# [TO DO]
Would you print only the lines running from the one with "vfov_deg: 5.7" to the final line of the data below, word for word and without pictures?

Dataset entries
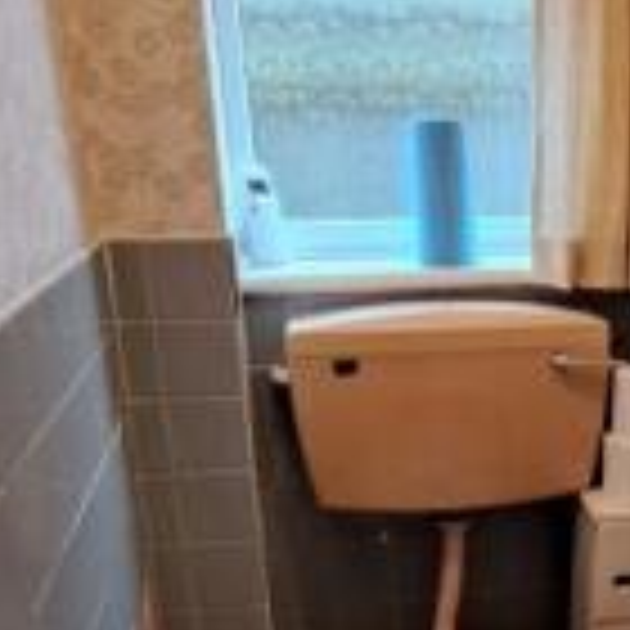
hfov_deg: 33.8
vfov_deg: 33.8
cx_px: 547
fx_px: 988
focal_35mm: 48
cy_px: 542
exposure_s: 1/50
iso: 125
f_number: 2.2
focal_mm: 1.74
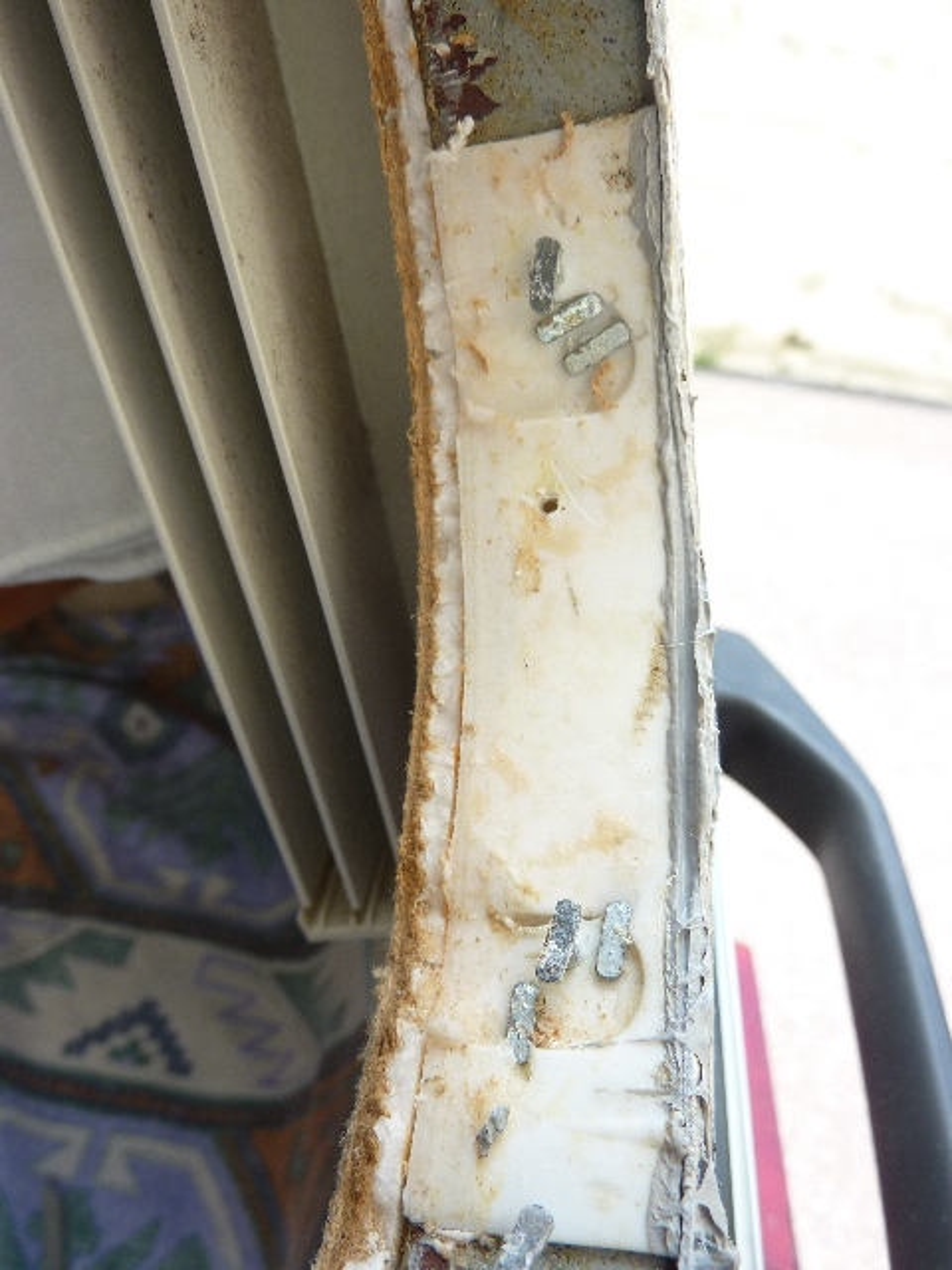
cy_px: 635
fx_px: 917
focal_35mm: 25
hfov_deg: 54.9
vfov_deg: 69.4
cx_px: 476
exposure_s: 1/100
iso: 80
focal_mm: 4.1
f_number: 3.5
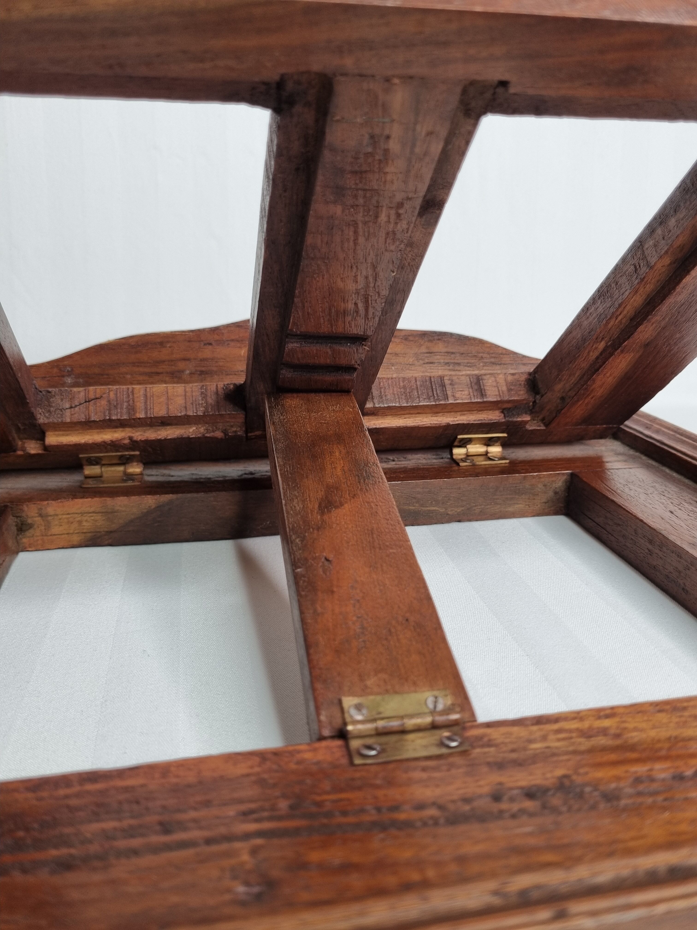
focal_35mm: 26
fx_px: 698
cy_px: 465
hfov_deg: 53.1
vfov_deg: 67.3
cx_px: 348
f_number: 1.8
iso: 80
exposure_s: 1/100
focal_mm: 5.4
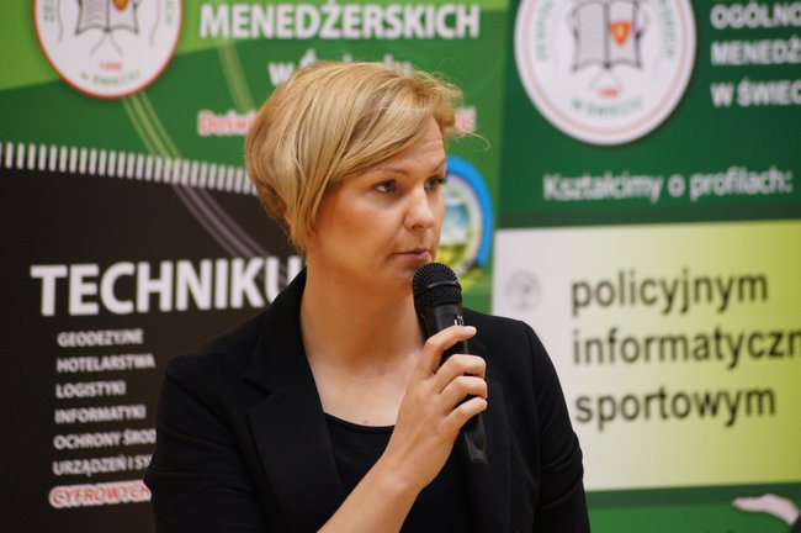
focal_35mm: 240
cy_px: 266
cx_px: 400
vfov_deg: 5.7
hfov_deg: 8.6
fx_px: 5335
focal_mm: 160
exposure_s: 1/200
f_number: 4.5
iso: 1600
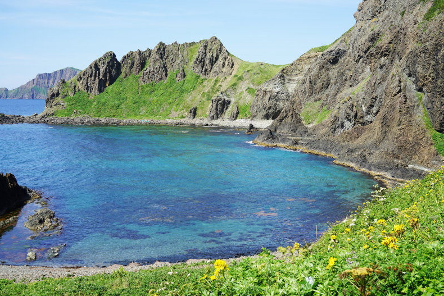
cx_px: 243
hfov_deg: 45.4
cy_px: 147
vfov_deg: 31.2
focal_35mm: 43
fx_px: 530
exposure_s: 1/320
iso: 100
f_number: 8
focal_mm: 35
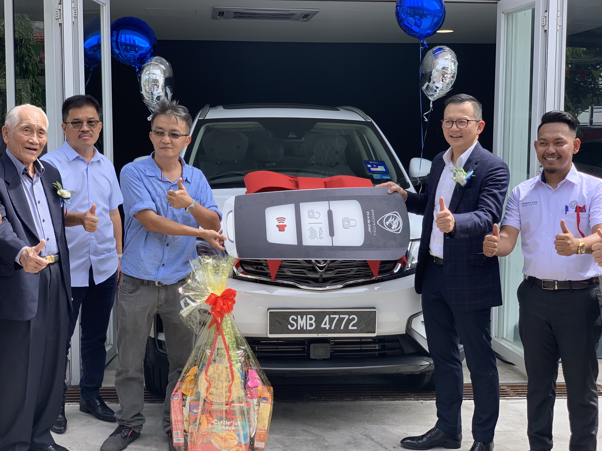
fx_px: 904
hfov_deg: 36.8
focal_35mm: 52
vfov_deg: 28.0
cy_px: 226
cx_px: 301
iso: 16
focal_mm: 6
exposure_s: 1/320
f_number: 2.4
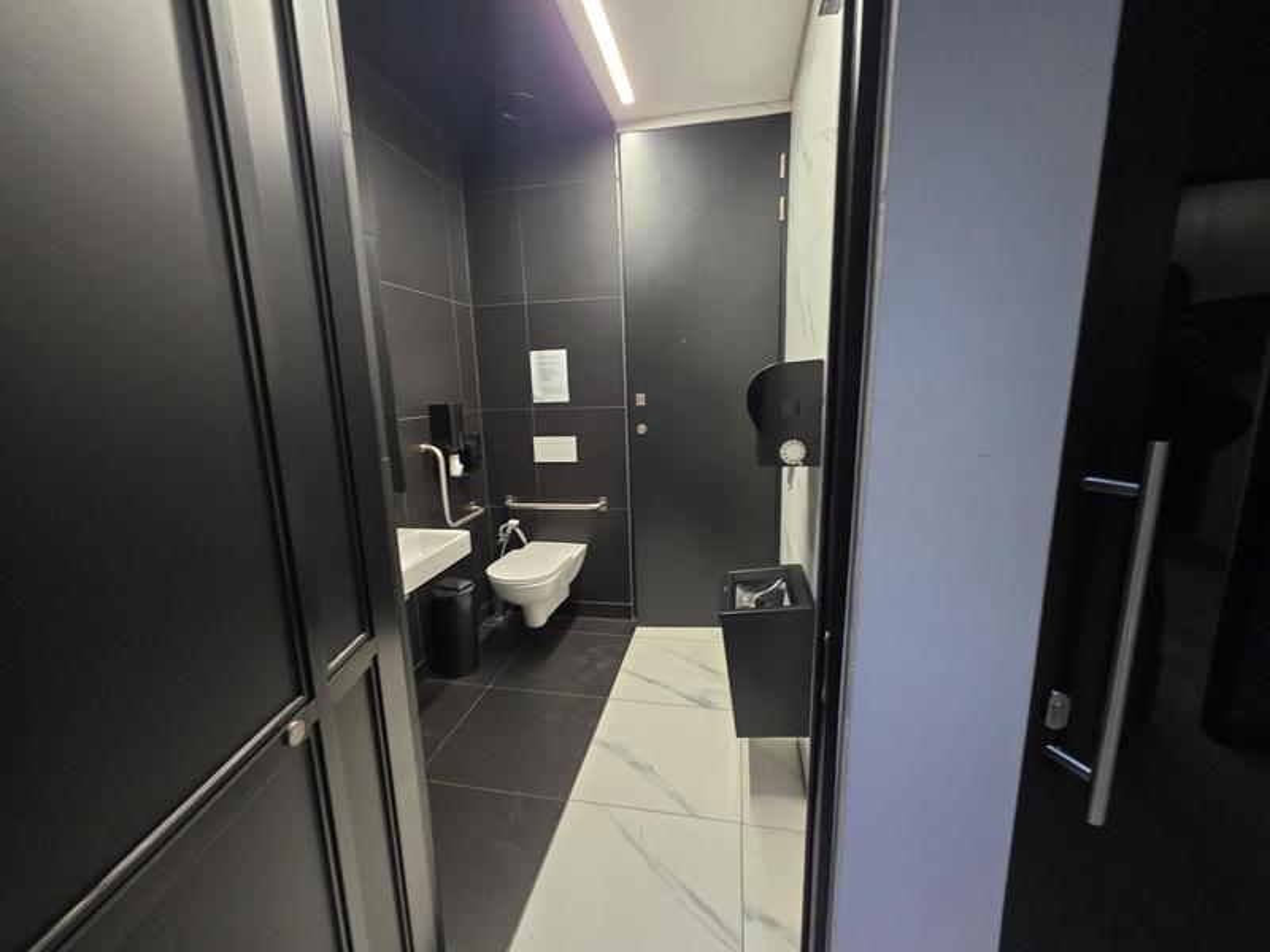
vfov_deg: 89.9
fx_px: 477
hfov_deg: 106.2
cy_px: 476
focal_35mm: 13
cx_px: 635
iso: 400
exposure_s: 1/50
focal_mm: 2.2
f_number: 1.9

# [ANSWER TO THIS PROBLEM]
vfov_deg: 5.7
hfov_deg: 8.6
fx_px: 5335
focal_mm: 160
exposure_s: 1/200
f_number: 4.5
iso: 1600
cx_px: 243
hfov_deg: 45.4
cy_px: 147
vfov_deg: 31.2
focal_35mm: 43
fx_px: 530
exposure_s: 1/320
iso: 100
f_number: 8
focal_mm: 35
fx_px: 904
hfov_deg: 36.8
focal_35mm: 52
vfov_deg: 28.0
cy_px: 226
cx_px: 301
iso: 16
focal_mm: 6
exposure_s: 1/320
f_number: 2.4
vfov_deg: 89.9
fx_px: 477
hfov_deg: 106.2
cy_px: 476
focal_35mm: 13
cx_px: 635
iso: 400
exposure_s: 1/50
focal_mm: 2.2
f_number: 1.9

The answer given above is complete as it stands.